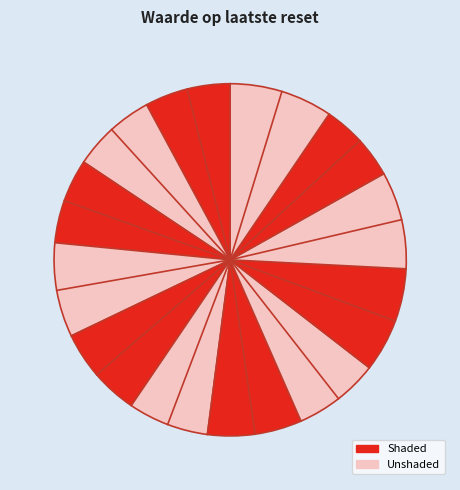

How many segments does this pie chart have?

12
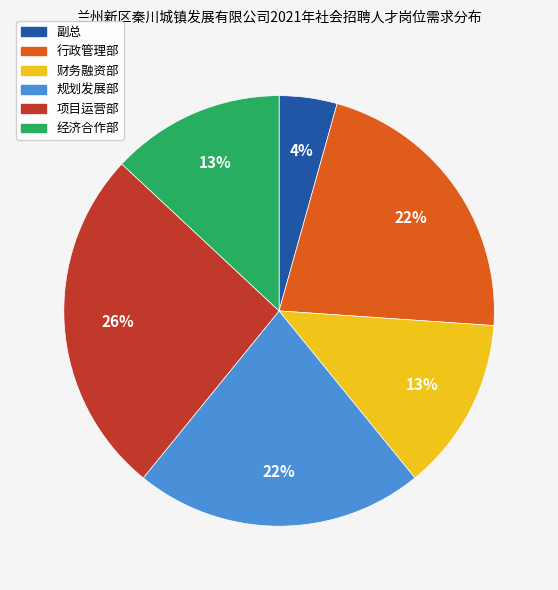

Is there any slice that represents more than half of the pie?

No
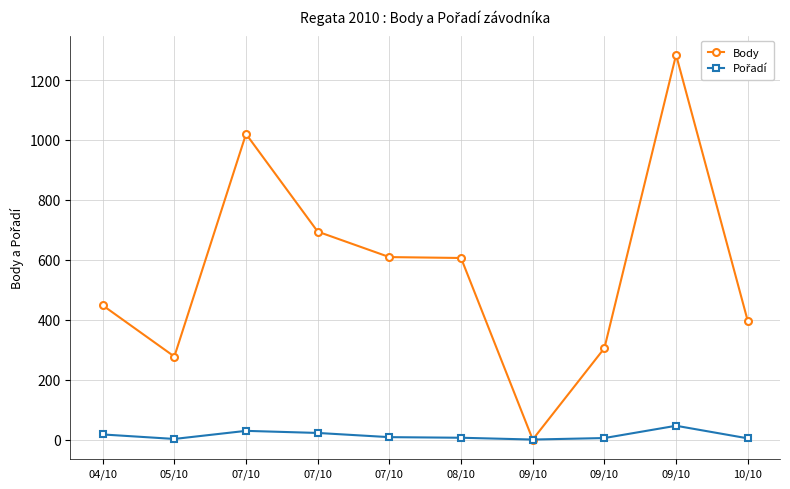

At which label is Body closest to 642?

07/10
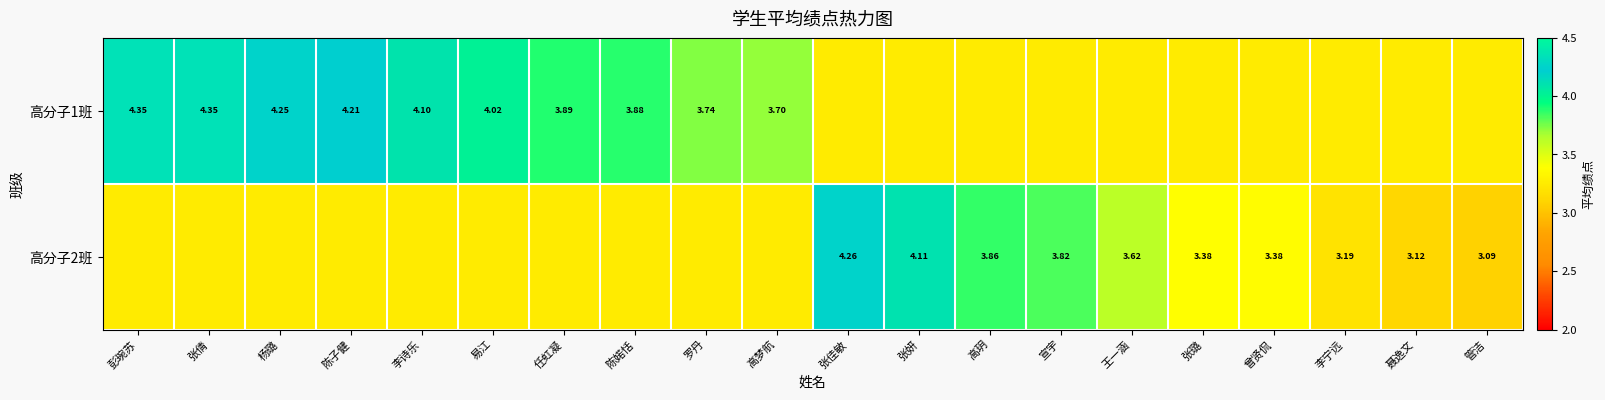

Rank the series by their average value, from highest to lowest.

高分子1班, 高分子2班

#####

Copy out the text lines from all the items above word for word, leaving out the pictures.

How many segments does this pie chart have?

12

Is there any slice that represents more than half of the pie?

No

At which label is Body closest to 642?

07/10

Rank the series by their average value, from highest to lowest.

高分子1班, 高分子2班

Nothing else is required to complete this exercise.